VU collaborates with City of Melbourne to champion cultural diversity

Victoria University, one of Australia’s most culturally diverse universities with more than 90 cultures represented and 200 languages spoken among staff and students, today joins the United Nations to mark the World Day for Cultural Diversity, for Dialogue and Development.
Tuesday 21 May 2019

Victoria University, one of Australia’s most culturally diverse universities with more than 90 cultures represented and 200 languages spoken among staff and students, today joins the United Nations to mark the World Day for Cultural Diversity, for Dialogue and Development.

Last week, VU partnered with the City of Melbourne, one of Australia’s most culturally diverse local government areas, for the first of an annual public conversation ‘Multicultural Matters’ as a prelude to the Day.

No other university in Australia has developed a similar partnership to hold regular public discussions with a capital city government.

A panel of renowned thought-leaders led a discussion at Melbourne Town Hall related to cultural diversity, multiculturalism, social cohesion, belonging and citizenship.

The panel included:

  • Chin Tan – Race Commissioner, Australian Human Rights Commission
  • Anthea Hancocks – CEO, Scanlon Foundation
  • George Magelogenis – Journalist and political commentator
  • Dr Mario Peucker – academic expert on right-wing extremism
  • Ahmed Hassan – African Australian Youth Activating Youth member
  • Tasneem Chopra – moderator and cross-cultural consultant.

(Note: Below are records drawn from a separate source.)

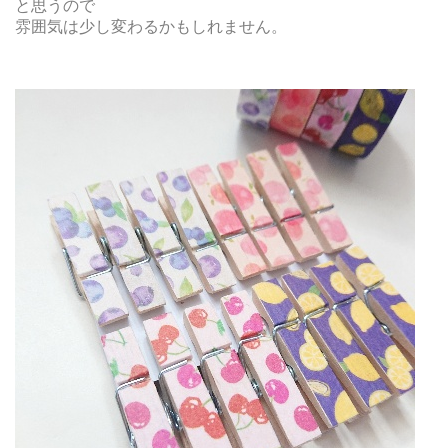
と思うので
雰囲気は少し変わるかもしれません。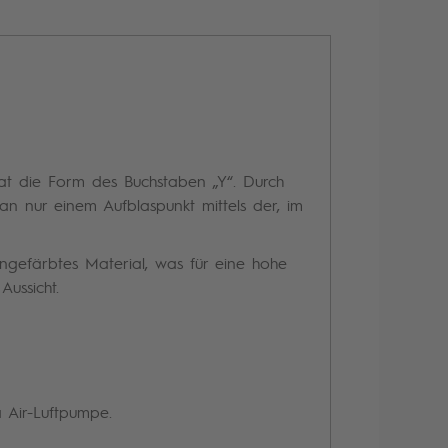
hat die Form des Buchstaben „Y“. Durch
an nur einem Aufblaspunkt mittels der, im
ngefärbtes Material, was für eine hohe
ussicht.
 Air-Luftpumpe.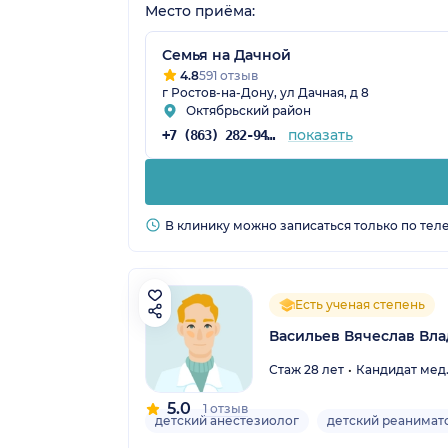
Место приёма:
Семья на Дачной
4.8
591 отзыв
г Ростов-на-Дону, ул Дачная, д 8
Октябрьский район
показать
+7 (863) 282-94-55
В клинику можно записаться только по тел
Есть ученая степень
Васильев Вячеслав Вл
Стаж 28 лет
Кандидат мед.
5.0
1 отзыв
детский анестезиолог
детский реанимат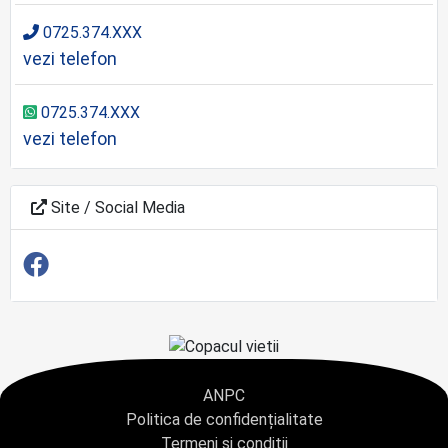
0725.374.XXX
vezi telefon
0725.374.XXX
vezi telefon
Site / Social Media
ANPC
Politica de confidențialitate
Termeni și condiții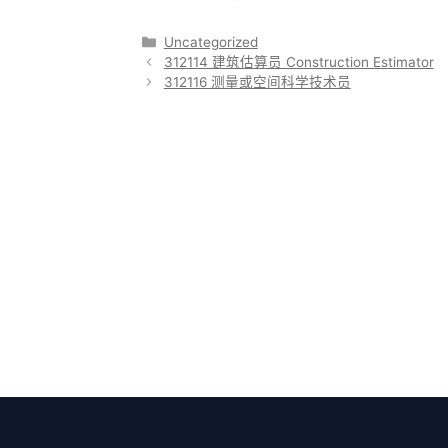
分
Uncategorized
类
312114 建筑估算员 Construction Estimator
312116 测量或空间科学技术员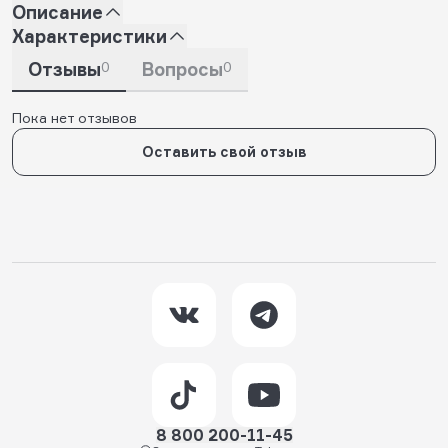
Описание
Характеристики
Отзывы
0
Вопросы
0
Пока нет отзывов
Оставить свой отзыв
8 800 200-11-45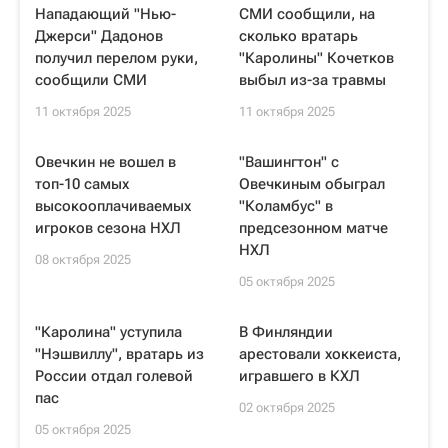
Нападающий "Нью-
СМИ сообщили, на
Джерси" Дадонов
сколько вратарь
получил перелом руки,
"Каролины" Кочетков
сообщили СМИ
выбыл из-за травмы
11 октября 2025
11 октября 2025
Овечкин не вошел в
"Вашингтон" с
топ-10 самых
Овечкиным обыграл
высокооплачиваемых
"Коламбус" в
игроков сезона НХЛ
предсезонном матче
НХЛ
08 октября 2025
05 октября 2025
"Каролина" уступила
В Финляндии
"Нэшвиллу", вратарь из
арестовали хоккеиста,
России отдал голевой
игравшего в КХЛ
пас
02 октября 2025
05 октября 2025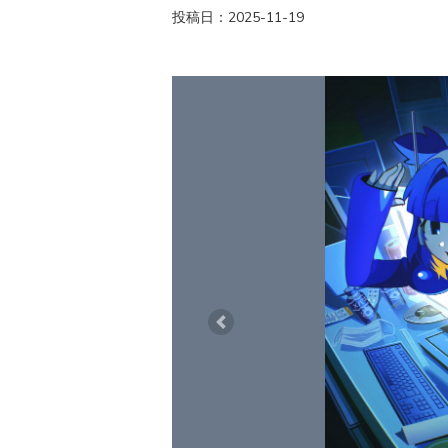
投稿日：2025-11-19
Previous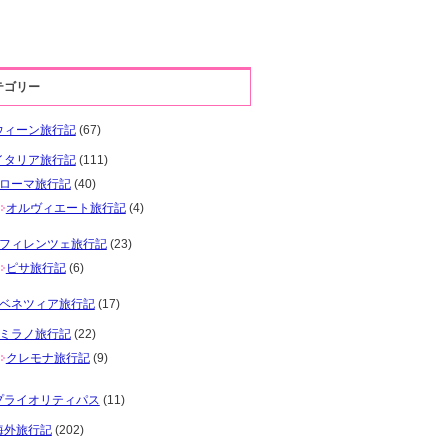
テゴリー
ウィーン旅行記
(67)
イタリア旅行記
(111)
ローマ旅行記
(40)
オルヴィエート旅行記
(4)
フィレンツェ旅行記
(23)
ピサ旅行記
(6)
ベネツィア旅行記
(17)
ミラノ旅行記
(22)
クレモナ旅行記
(9)
プライオリティパス
(11)
海外旅行記
(202)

VU Vice President of Learning and Teaching Professor Ian Solomonides and City of Melbourne Councillor Beverley Pinder provided the opening address.

Participant comments

“The City of Melbourne cannot control world events but we can work closely with our communities to minimise the impact of discrimination.” Beverley Pinder

“Multiculturalism is part of Victoria University’s DNA and our Cultural Diversity Strategy sets a benchmark for all other universities.” Ian Solomonides

“80 per cent of Australians think multiculturalism is positive. Negative views are often about the federal government’s ability to handle immigration so this conflates two very different things.” Anthea Hancocks

Labelling and name-calling doesn’t support multiculturalism: it creates resentment, it creates fear, and it can victimise communities.” Chin Tan

“The media are often blamed for perpetuating stereotypes or stigmatising groups. The media landscape is problematic because it’s a monocultural structure of privilege and power.” Mario Peucker

“Why should young Africans show respect when they are called thugs and animals?” Ahmed Hassan

“Melbourne was a global role model for diversity in the 19th century. Today it continues to handle diversity better than any other Australian city.” George Magelogenis

“One day discussions about multiculturalism will transition from a fringe issue, the same way that LGBTI issues did, and just become part of who we are.” Tasneem Chopra

VU Cultural Diversity Manager Dr Teresa De Fazio said the event highlighted the university-wide policies and programs VU continuously invests in through its Cultural Diversity Strategy to leverage cultural diversity as an institutional strength.